**Goal of the exercise**
Would you repeat every line of the data exactly?

[Collected data]
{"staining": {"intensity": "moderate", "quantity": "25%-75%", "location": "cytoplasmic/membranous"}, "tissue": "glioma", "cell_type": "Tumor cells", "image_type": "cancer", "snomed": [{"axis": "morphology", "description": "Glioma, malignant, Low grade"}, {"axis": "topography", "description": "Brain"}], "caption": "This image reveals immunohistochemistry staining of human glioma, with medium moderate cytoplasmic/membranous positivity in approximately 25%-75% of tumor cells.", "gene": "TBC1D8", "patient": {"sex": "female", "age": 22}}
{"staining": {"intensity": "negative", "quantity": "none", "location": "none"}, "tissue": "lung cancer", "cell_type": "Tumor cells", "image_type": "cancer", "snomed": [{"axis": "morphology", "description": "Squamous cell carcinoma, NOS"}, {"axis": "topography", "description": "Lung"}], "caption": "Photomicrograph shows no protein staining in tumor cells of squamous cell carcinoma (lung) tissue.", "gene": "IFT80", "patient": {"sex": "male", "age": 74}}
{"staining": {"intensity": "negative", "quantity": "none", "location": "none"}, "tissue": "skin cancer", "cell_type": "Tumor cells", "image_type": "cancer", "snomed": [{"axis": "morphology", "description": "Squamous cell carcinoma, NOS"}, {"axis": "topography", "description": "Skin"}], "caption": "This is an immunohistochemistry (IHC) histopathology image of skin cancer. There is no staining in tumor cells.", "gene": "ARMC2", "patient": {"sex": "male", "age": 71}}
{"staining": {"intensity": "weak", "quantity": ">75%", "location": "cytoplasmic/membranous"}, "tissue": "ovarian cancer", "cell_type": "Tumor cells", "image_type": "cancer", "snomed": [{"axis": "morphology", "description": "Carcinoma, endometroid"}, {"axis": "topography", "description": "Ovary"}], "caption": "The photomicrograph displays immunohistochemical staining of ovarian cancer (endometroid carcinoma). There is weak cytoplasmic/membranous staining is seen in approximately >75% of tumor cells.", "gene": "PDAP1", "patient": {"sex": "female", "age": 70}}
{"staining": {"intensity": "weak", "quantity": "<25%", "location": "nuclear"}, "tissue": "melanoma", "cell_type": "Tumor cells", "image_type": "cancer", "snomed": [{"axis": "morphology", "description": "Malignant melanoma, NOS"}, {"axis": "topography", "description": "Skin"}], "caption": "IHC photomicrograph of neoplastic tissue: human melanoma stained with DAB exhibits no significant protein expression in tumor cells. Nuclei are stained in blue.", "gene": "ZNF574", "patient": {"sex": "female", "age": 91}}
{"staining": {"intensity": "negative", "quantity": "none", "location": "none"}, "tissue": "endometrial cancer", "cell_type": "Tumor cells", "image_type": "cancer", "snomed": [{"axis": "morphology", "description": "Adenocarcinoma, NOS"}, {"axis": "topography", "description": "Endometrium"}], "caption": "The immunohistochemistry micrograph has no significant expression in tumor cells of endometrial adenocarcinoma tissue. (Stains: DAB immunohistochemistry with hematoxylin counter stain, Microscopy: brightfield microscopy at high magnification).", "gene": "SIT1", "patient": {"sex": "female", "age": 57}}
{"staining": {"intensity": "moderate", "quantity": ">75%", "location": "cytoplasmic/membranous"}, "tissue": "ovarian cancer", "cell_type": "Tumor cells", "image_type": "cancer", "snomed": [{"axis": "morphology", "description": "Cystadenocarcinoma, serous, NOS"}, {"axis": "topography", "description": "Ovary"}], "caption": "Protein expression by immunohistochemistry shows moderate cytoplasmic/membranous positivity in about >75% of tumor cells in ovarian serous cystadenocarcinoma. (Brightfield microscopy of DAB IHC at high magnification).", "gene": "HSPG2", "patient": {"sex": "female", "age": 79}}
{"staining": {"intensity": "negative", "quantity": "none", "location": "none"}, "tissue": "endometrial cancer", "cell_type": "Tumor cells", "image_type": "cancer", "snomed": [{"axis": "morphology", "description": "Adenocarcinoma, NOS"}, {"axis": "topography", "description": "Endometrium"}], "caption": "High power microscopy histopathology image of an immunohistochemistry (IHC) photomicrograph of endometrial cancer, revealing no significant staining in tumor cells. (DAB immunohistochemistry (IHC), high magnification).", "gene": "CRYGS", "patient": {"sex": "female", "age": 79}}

**Written answer**
{"staining": {"intensity": "moderate", "quantity": "25%-75%", "location": "cytoplasmic/membranous"}, "tissue": "glioma", "cell_type": "Tumor cells", "image_type": "cancer", "snomed": [{"axis": "morphology", "description": "Glioma, malignant, Low grade"}, {"axis": "topography", "description": "Brain"}], "caption": "This image reveals immunohistochemistry staining of human glioma, with medium moderate cytoplasmic/membranous positivity in approximately 25%-75% of tumor cells.", "gene": "TBC1D8", "patient": {"sex": "female", "age": 22}}
{"staining": {"intensity": "negative", "quantity": "none", "location": "none"}, "tissue": "lung cancer", "cell_type": "Tumor cells", "image_type": "cancer", "snomed": [{"axis": "morphology", "description": "Squamous cell carcinoma, NOS"}, {"axis": "topography", "description": "Lung"}], "caption": "Photomicrograph shows no protein staining in tumor cells of squamous cell carcinoma (lung) tissue.", "gene": "IFT80", "patient": {"sex": "male", "age": 74}}
{"staining": {"intensity": "negative", "quantity": "none", "location": "none"}, "tissue": "skin cancer", "cell_type": "Tumor cells", "image_type": "cancer", "snomed": [{"axis": "morphology", "description": "Squamous cell carcinoma, NOS"}, {"axis": "topography", "description": "Skin"}], "caption": "This is an immunohistochemistry (IHC) histopathology image of skin cancer. There is no staining in tumor cells.", "gene": "ARMC2", "patient": {"sex": "male", "age": 71}}
{"staining": {"intensity": "weak", "quantity": ">75%", "location": "cytoplasmic/membranous"}, "tissue": "ovarian cancer", "cell_type": "Tumor cells", "image_type": "cancer", "snomed": [{"axis": "morphology", "description": "Carcinoma, endometroid"}, {"axis": "topography", "description": "Ovary"}], "caption": "The photomicrograph displays immunohistochemical staining of ovarian cancer (endometroid carcinoma). There is weak cytoplasmic/membranous staining is seen in approximately >75% of tumor cells.", "gene": "PDAP1", "patient": {"sex": "female", "age": 70}}
{"staining": {"intensity": "weak", "quantity": "<25%", "location": "nuclear"}, "tissue": "melanoma", "cell_type": "Tumor cells", "image_type": "cancer", "snomed": [{"axis": "morphology", "description": "Malignant melanoma, NOS"}, {"axis": "topography", "description": "Skin"}], "caption": "IHC photomicrograph of neoplastic tissue: human melanoma stained with DAB exhibits no significant protein expression in tumor cells. Nuclei are stained in blue.", "gene": "ZNF574", "patient": {"sex": "female", "age": 91}}
{"staining": {"intensity": "negative", "quantity": "none", "location": "none"}, "tissue": "endometrial cancer", "cell_type": "Tumor cells", "image_type": "cancer", "snomed": [{"axis": "morphology", "description": "Adenocarcinoma, NOS"}, {"axis": "topography", "description": "Endometrium"}], "caption": "The immunohistochemistry micrograph has no significant expression in tumor cells of endometrial adenocarcinoma tissue. (Stains: DAB immunohistochemistry with hematoxylin counter stain, Microscopy: brightfield microscopy at high magnification).", "gene": "SIT1", "patient": {"sex": "female", "age": 57}}
{"staining": {"intensity": "moderate", "quantity": ">75%", "location": "cytoplasmic/membranous"}, "tissue": "ovarian cancer", "cell_type": "Tumor cells", "image_type": "cancer", "snomed": [{"axis": "morphology", "description": "Cystadenocarcinoma, serous, NOS"}, {"axis": "topography", "description": "Ovary"}], "caption": "Protein expression by immunohistochemistry shows moderate cytoplasmic/membranous positivity in about >75% of tumor cells in ovarian serous cystadenocarcinoma. (Brightfield microscopy of DAB IHC at high magnification).", "gene": "HSPG2", "patient": {"sex": "female", "age": 79}}
{"staining": {"intensity": "negative", "quantity": "none", "location": "none"}, "tissue": "endometrial cancer", "cell_type": "Tumor cells", "image_type": "cancer", "snomed": [{"axis": "morphology", "description": "Adenocarcinoma, NOS"}, {"axis": "topography", "description": "Endometrium"}], "caption": "High power microscopy histopathology image of an immunohistochemistry (IHC) photomicrograph of endometrial cancer, revealing no significant staining in tumor cells. (DAB immunohistochemistry (IHC), high magnification).", "gene": "CRYGS", "patient": {"sex": "female", "age": 79}}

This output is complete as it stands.